Please don't. He is not husband material. Once he hit/shoved you he lost all rights to have you as his wife. Someday you'll be the woman some guy feels over the moon lucky to have in his life. Your husband is not that guy. He is the one who is bad in bed. He sounds like a total nightmare. His physical abuse of you will only get worse with time, as will his complete neglect of your emotional needs. 

Be strong.


----------



## EleGirl (Dec 3, 2011)

@anna88,

What happened in your marriage is that you married a man who is an abuser and who cannot love another person. He's the problem, not you.

If you have a restraining order against him, why is he coming to your house to see the children? You need to talk to your lawyer about making it so that he cannot come anywhere near you, that includes your home.

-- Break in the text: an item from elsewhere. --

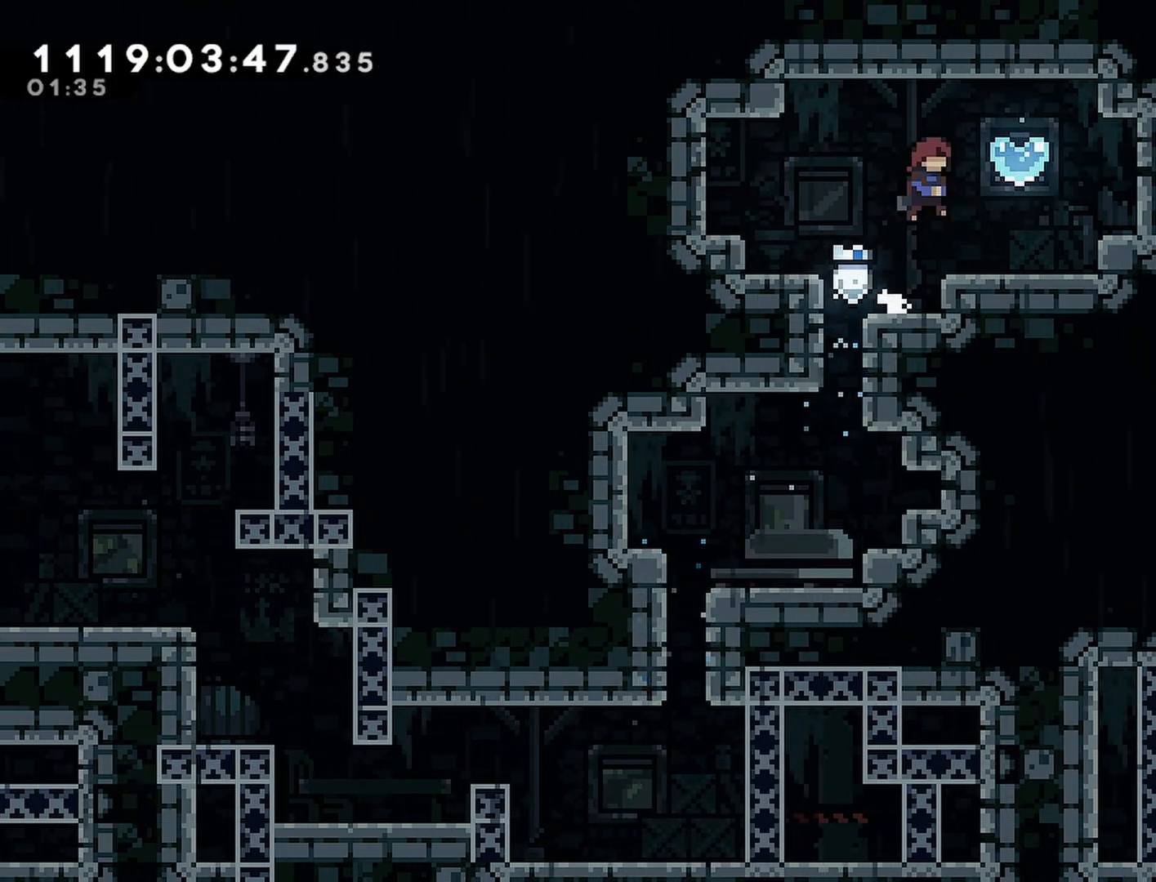
{"buttons": ["DPAD_RIGHT"], "left_stick": "center", "right_stick": "center", "events": [[33, "DPAD_RIGHT", "up"], [67, "DPAD_LEFT", "down"], [83, "SQUARE", "down"], [200, "DPAD_LEFT", "up"], [217, "SQUARE", "up"], [250, "CROSS", "up"], [483, "DPAD_RIGHT", "down"]]}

When I was divorcing my son's father, he was doing things and saying things similar to what your husband is doing/saying. So my lawyer had a stipulation added to our divorce that he was not allowed to even come to my door, much less come into my home. Instead he had to call from his car to let me know what he was there and then my son would walk out to his car. When he dropped my son off, my son would walk from he father's car to my door and I'd let him in. My ex was not allowed to come on my property. 

Since you have a baby, the baby cannot walk to the car. Sometimes, in a situation like this, you can setup supervised pick-up/drop-off of children. This way there is always someone around to make sure that he you are safe and protected from his abuse. Talk to your lawyer about what's available where you live.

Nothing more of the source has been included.